Когда защита границ воспринимается как нападение
Например, когда я четко обозначаю свои личные границы, человек с травматичным опытом может воспринять это как агрессию в свой адрес. Точно так же объективная обратная связь или простое наблюдение могут быть истолкованы как критика, особенно тем, кто в детстве сталкивался с гиперкритикой и недостатком принятия.
С людьми, чей детский опыт был наполнен большей поддержкой и свободой со стороны родителей, взаимодействовать, как правило, проще. Их опыт позволяет им допускать, что к ним могут относиться хорошо, они менее подозрительны и не ждут подвоха.
Ожидание угрозы и защитные реакции
Люди с травмами, напротив, часто не верят в искренне доброе отношение. Они склонны видеть скрытые угрозы, неуважение или нападки даже там, где их нет, и мгновенно переходят в режим обороны. Чтобы убедить такого человека, что перед ним не те, кто причинил боль в прошлом, а другой человек с иными намерениями, требуется огромное терпение и время.
Обратная сторона: невидение насилия
Но бывает и противоположная ситуация, когда реальное нарушение границ или насилие не распознается, а даже приветствуется. Яркий пример — история моей клиентки, которая во время ремонта столкнулась с недобросовестным прорабом, обманывавшим ее на деньги.
Здоровой реакцией была бы злость и немедленные действия по защите своих интересов. Однако женщина испытывала страх испортить отношения и ужас «остаться одной». Она также боялась «разрушить идеализацию» — важное наблюдение для клиентки, с которой мы работали уже год.
Корень проблемы: родительская проекция
Эти чувства указали на мощную родительскую проекцию, полностью исказившую ее восприятие. Увидеть эту проекцию самостоятельно — сложная задача. Некоторым клиентам, даже после долгой работы, не удается заметить связь между текущими реакциями и прошлым опытом, и они остаются в плену искаженной картины мира, где обидчик может казаться идеальным, а отношения с ним — бесценными.

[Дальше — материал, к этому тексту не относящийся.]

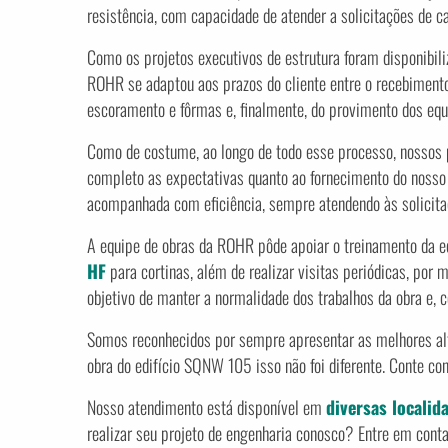
resistência, com capacidade de atender a solicitações de c
Como os projetos executivos de estrutura foram disponibil
ROHR se adaptou aos prazos do cliente entre o recebimento 
escoramento e fôrmas e, finalmente, do provimento dos eq
Como de costume, ao longo de todo esse processo, nossos p
completo as expectativas quanto ao fornecimento do nosso 
acompanhada com eficiência, sempre atendendo às solicita
A equipe de obras da ROHR pôde apoiar o treinamento da 
HF
para cortinas, além de realizar visitas periódicas, por 
objetivo de manter a normalidade dos trabalhos da obra e, 
Somos reconhecidos por sempre apresentar as melhores alte
obra do edifício SQNW 105 isso não foi diferente. Conte co
Nosso atendimento está disponível em
diversas localid
realizar seu projeto de engenharia conosco? Entre em cont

Моей клиентке повезло: она смогла вспомнить травмирующий детский эпизод. В возрасте трех лет она стала свидетелем того, как разгневанный отец выгнал мать из дома, игнорируя страдания детей. Такие сцены повторялись, и в психике девочки сформировалась защитная схема: мать — беспомощная жертва, отец — сильный, а значит, тот, кто может защитить.

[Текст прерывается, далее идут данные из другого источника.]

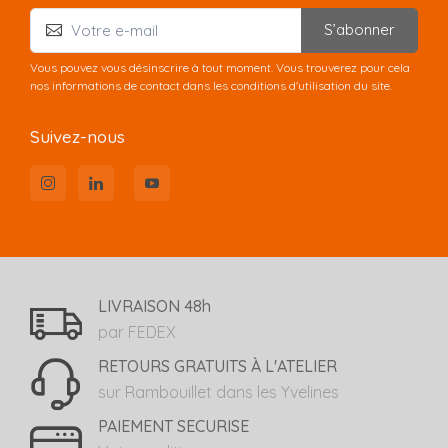
S’abonner
Vous pouvez vous désinscrire à tout moment. Vous trouverez pour cela
nos informations de contact dans les conditions d'utilisation du site.
Suivez-nous
LIVRAISON 48h
par FEDEX
RETOURS GRATUITS À L'ATELIER
sur Rambouillet dans les Yvelines
PAIEMENT SECURISE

Идеализация силы и насилия
В результате архетип силы, смешанный с насилием, стал в ее психике образом «защитника». Этот образ был идеализирован, и ему следовало подчиняться, любой ценой сохраняя с ним хорошие отношения. Во взрослой жизни любые ситуации, несущие оттенок насилия или доминирования, переставали восприниматься как угроза. Вместо этого они виделись как желательный контакт с «сильным защитником», которому нужно угождать и подчиняться.
Этот механизм, к сожалению, очень распространен. От трети до половины населения целых стран могут жить под влиянием такого искаженного «имаго», отказываясь признавать насилие в свой адрес, называя его иными именами и находя ему оправдания.
Путь к исцелению
Выход из этого жесткого сценария возможен только через сознательную работу с травмой. Это требует готовности чувствовать боль от причиненного ущерба, позволить себе горевать и, что самое сложное, признать себя пострадавшим. Лишь пройдя через эту болезненную работу, человек может восстановить здоровую злость в ответ на нарушение своих границ и, как следствие, сами эти границы.